Readers comments 8-7-20
[Editor’s note: The following letter was sent to the city and the city council, with a copy forwarded for publication. —KD]
High density housing
We don’t understand how you as Claremont residents would even consider such a high density housing development proposed by Trumark Homes to be built in the middle of a well-established residential area in north Claremont!
The new housing developments along Base Line and the 210 freeway are bad enough and do not belong in an established residential neighborhood.
Is the city that starved for monies that you would put Trumark Homes dollars before residents? Just a few of the obvious things wrong with this proposal;
1. No designated parking for overflow or guest parking.
2. No green area or park for children to play.
3. Only one (1) entrance and exit (what a nightmare if a fire starts).
4. The added traffic on nearby streets would be extremely dangerous to all residents.
5. Home styles do not fit with existing residential area.
6. Not zoned for this type of high density development.
7. Reduced established La Puerta park area.

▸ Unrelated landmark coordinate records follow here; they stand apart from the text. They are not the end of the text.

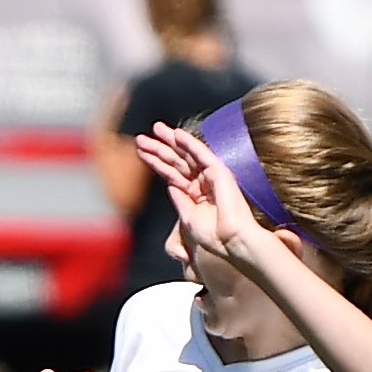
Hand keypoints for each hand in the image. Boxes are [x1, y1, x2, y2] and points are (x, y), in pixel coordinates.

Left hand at [131, 120, 280, 272]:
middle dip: (159, 148)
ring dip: (170, 142)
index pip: (172, 174)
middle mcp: (203, 183)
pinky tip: (177, 134)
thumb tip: (170, 185)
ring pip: (187, 155)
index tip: (140, 153)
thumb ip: (180, 200)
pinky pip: (202, 154)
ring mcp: (212, 176)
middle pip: (177, 161)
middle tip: (141, 138)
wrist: (231, 242)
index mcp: (195, 195)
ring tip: (154, 129)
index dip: (156, 163)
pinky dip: (190, 143)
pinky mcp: (220, 172)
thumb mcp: (188, 218)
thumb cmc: (213, 237)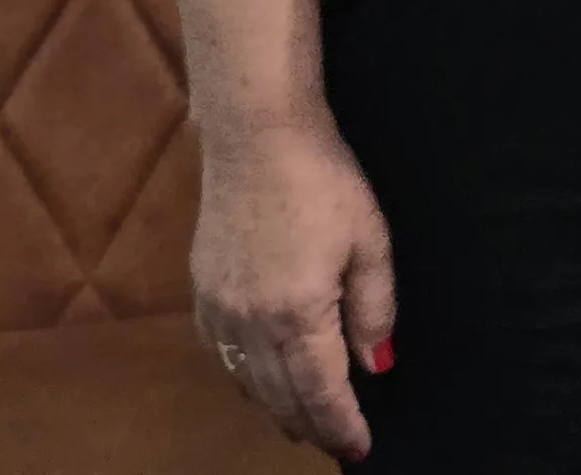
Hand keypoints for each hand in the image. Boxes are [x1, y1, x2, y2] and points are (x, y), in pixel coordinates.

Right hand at [190, 110, 396, 461]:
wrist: (257, 136)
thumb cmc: (323, 181)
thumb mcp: (369, 240)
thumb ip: (375, 308)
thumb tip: (377, 364)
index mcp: (297, 314)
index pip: (321, 391)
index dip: (341, 424)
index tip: (359, 449)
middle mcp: (250, 323)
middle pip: (281, 395)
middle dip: (310, 424)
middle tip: (334, 444)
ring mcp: (220, 309)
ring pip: (246, 381)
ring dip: (275, 408)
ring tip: (301, 424)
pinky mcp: (204, 290)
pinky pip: (220, 354)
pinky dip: (243, 378)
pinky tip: (258, 381)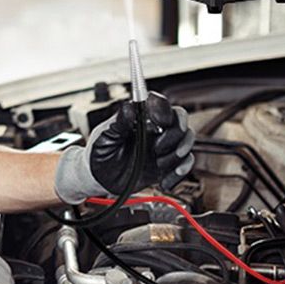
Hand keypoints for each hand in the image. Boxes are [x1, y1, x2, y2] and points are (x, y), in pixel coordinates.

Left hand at [55, 92, 194, 203]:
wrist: (97, 179)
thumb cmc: (98, 152)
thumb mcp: (104, 137)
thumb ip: (118, 123)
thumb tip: (128, 107)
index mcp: (138, 117)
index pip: (158, 103)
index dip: (163, 109)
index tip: (161, 121)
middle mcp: (153, 128)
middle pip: (179, 119)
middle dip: (176, 133)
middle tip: (159, 148)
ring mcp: (162, 145)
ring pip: (186, 140)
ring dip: (178, 153)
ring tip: (160, 164)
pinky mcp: (166, 163)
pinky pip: (185, 163)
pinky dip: (181, 172)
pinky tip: (165, 180)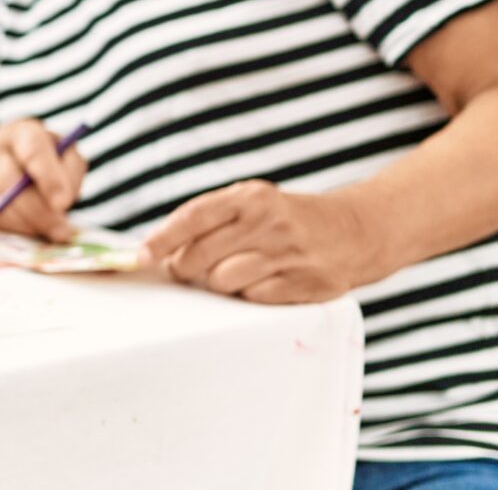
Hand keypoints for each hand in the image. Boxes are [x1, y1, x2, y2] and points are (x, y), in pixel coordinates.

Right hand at [0, 118, 87, 242]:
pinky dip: (13, 226)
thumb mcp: (68, 159)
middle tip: (62, 229)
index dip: (48, 177)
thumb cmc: (50, 162)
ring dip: (27, 221)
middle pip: (9, 177)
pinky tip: (32, 227)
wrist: (21, 165)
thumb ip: (71, 172)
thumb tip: (60, 201)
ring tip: (51, 230)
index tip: (63, 203)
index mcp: (21, 132)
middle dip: (38, 208)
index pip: (32, 150)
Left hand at [144, 181, 378, 303]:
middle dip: (187, 267)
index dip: (162, 239)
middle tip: (192, 267)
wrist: (357, 230)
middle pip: (200, 256)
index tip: (141, 257)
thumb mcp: (253, 203)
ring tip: (233, 272)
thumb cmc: (287, 219)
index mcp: (251, 198)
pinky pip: (254, 298)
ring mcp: (289, 254)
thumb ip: (209, 218)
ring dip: (219, 283)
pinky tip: (261, 282)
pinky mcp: (306, 284)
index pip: (194, 217)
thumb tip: (156, 247)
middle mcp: (269, 223)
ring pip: (223, 281)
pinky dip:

We as Claremont residents for over 45 years urge each of you to reconsider approving of this high density proposed development. We look forward to hear a response from each of you.
The Claremont Club
When Stan Clark made his idea a reality all those years ago and created The Claremont Club, who knew it would become such an important institution in the lives of so many people and for the city of Claremont.
We joined about a year after The Club opened mostly so one of us could play handball with friends who had been playing in Pomona. Soon we were involved in a full routine of individual exercises and classes.
Along with a whole lot of others, we got up early and went to The Club before work. That became a routine we continued long after we were both retired. We were always part of the 5 a.m. group. We have both been retired for more than twenty years and we think our Club workouts had a lot to do with keeping us alive and healthy.
But exercise was not all we got from The Club. The friends we made through our membership have made our life in Claremont special. It is very difficult to think that we will not see our 5 a.m. group in the future. It is the social aspect of The Claremont Club that makes it such a special place in this city.
So many people in town have told us how unhappy and shocked they are that The Club is closing. People we didn’t know had any connection to The Club.
So dear Clark family, if there is any way at all you can be encouraged to change your minds and hang on to Stan’s dream, we want to ask you to please do it. It is very important to a whole lot of people.
Dawn and Pete Sharp
Thank you, commissioners
There are two reasons to applaud the architectural commission’s unanimous vote to reject The Commons proposal for housing in the commercially-zoned area at Monte Vista and Foothill, in the flight path of Cable Airport.
First, the commission members were right to find the following areas of inadequacy among the specific findings required for approval of the plan’s design: Compatibility With Surrounding Area, Consistency of Design, Consistency With the General Plan, and Environmental Protections.
Second, the architectural commission rejected the city staff’s recommendation to approve the project now with a formal Resolution, before there had been any other commission or council review of the project or its Environmental Impact Report (EIR).
Why is Claremont willing to degrade the quality of its public process in considering this major development? The concern is not just that the decision would have come before any input from other decision making bodies; it is that the city staff recommended approving everything about the project when there were clear issues with it.
Originally, The Commons was one Claremont/Upland project, designed and evaluated together for environmental impacts. By the time the draft environmental impact report came out, the developer had separated the Upland portion from the environmental review.
The developer is only willing to build the Upland portion of The Commons if there is no environmental review or public hearings (Draft EIR, pg. 1-1).
And now, the developer is suing Upland over The Commons. So, the future of a third of The Commons is no longer certain. How does this affect Claremont’s view of the project?
Consider this: The Los Angeles County Airport Land Use Commission staff determined, in their statement for the environmental impact report, that because of proximity to Cable Airport the project is unsuitable for the site.
They recommend against the project and for keeping the site’s commercial zoning, or changing the zoning to business industrial (Draft EIR, pgs. 101-102).
Claremont must maintain the highest standards, including the commission process, to ensure safe and high quality development. The architectural commission acted with integrity in rejecting city staff’s recommendation to approve The Commons. They have set an honorable example for city decision makers.